◆ MATERIAL SHOWN ◆
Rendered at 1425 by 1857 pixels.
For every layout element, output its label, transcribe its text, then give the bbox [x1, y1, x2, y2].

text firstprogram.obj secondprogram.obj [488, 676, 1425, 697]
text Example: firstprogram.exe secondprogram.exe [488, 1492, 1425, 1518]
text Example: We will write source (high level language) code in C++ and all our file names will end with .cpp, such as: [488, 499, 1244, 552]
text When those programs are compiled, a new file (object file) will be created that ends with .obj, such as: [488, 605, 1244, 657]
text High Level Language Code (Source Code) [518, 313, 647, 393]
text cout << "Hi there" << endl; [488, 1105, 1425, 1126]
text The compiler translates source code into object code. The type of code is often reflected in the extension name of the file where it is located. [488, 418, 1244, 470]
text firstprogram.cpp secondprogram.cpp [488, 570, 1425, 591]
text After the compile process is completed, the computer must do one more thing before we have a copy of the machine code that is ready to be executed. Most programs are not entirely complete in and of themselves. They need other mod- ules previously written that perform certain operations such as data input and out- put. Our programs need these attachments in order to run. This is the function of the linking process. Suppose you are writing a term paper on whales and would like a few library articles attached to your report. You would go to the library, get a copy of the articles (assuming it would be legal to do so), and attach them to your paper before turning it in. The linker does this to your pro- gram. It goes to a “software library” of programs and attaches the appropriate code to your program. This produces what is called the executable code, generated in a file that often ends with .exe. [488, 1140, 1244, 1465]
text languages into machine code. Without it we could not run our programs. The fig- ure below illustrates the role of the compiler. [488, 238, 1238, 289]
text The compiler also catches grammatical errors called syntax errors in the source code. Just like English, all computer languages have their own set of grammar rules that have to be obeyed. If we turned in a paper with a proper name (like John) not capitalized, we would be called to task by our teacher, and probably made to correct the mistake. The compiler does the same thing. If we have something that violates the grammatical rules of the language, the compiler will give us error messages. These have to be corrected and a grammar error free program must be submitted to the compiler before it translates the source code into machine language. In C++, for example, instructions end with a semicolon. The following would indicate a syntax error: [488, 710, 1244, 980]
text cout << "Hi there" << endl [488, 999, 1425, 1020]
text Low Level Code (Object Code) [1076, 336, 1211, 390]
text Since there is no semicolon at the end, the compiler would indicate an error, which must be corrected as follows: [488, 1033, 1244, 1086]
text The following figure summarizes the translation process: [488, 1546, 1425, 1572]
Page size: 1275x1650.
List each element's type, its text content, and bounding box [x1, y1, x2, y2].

◆ JOB ITEM ◆
List the lines of the entries that include "corrected".

◆ TASK ANSWER ◆
text The compiler also catches grammatical errors called syntax errors in the source code. Just like English, all computer languages have their own set of grammar rules that have to be obeyed. If we turned in a paper with a proper name (like John) not capitalized, we would be called to task by our teacher, and probably made to correct the mistake. The compiler does the same thing. If we have something that violates the grammatical rules of the language, the compiler will give us error messages. These have to be corrected and a grammar error free program must be submitted to the compiler before it translates the source code into machine language. In C++, for example, instructions end with a semicolon. The following would indicate a syntax error: [488, 710, 1244, 980]
text Since there is no semicolon at the end, the compiler would indicate an error, which must be corrected as follows: [488, 1033, 1244, 1086]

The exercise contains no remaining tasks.